The Warriors premieres 9:30pm Wednesday on ABC.

9 Comments:

  1. I did like it but I couldn’t tell whether it comedy or drama yet. Only time will tell but I did expect a better timeslot for this especially if they want a second series out of it

  2. I’m baffled as to why this is being marketed as comedy (or comedy-drama). It wasn’t in any way funny. The characters aren’t funny, nor is the situation they are in. The thinness of the storyline turns it into a kids’ show, but the adult material means it’s not suitable for kids. It falls into the trap of mistaking random acts of crudeness for comedy.
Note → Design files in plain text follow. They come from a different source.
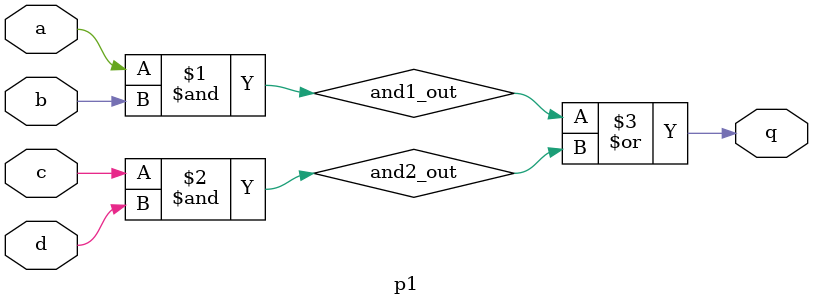
<source format=v>
module p1(
    input a,
    input b,
    input c,
    input d,
    output q
);
wire and1_out , and2_out;
and and1(and1_out , a , b);

and and2(and2_out ,c ,d);

or or1(q , and1_out , and2_out);

endmodule
</source>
  3. This review, like the review in the Guardian, is patronising in it’s attempt to soften the glaring deficiencies in this show. The characters are two-dimensional archetypes, the acting of the inexperienced leads is woeful, and the stakes were so low in the pilot episode as to be laughable. The comparison to Kid’s TV is actually unfair to Kid’s shows like Dance Academy which has more drama, complexity and nuanced performance. I think trying to support Australian shows by giving generous reviews actually does the industry a disservice and makes viewers think twice about giving Australian shows a chance in future. (I realise that my view is subjective, of course, so feel free to disregard.)

    • I don’t have any problem with you disagreeing with the review, but the plot elements of the MCG scenes are very similar to those in kid’s TV. Characters isolated from authority, mischief, a race against time, lessons learned about history that also educate the audience. Dance Academy, which I agree was lovely and have said so in the past, also adhered to kid’s genre storytelling including some I’ve just described.

      • I totally agree with you: those scenes were very much like kid’s TV. The MCG Hall of Fame segment was bafflingly instructive and dull. I was just making the point that a show like Dance Academy, while adhering to kid’s genre storytelling, was strangely more complex, nuanced and interesting than The Warriors. My broader point was that we shouldn’t handle poor shows like The Warriors with kid gloves. Otherwise, the ABC will continue to pump out under-developed, badly scripted shows like this (while dumping quality hits like Dr Blake).

  4. The ABC has been here before, in the 1970s they had a comedy about AFL football called And the Big Men Fly. Of course everybody north of the Murray River couldn’t stand it. Also I’m surprised at the title which also seems Melbourne and AFL centric. The Warriors are a real-life NRL team representing New Zealand.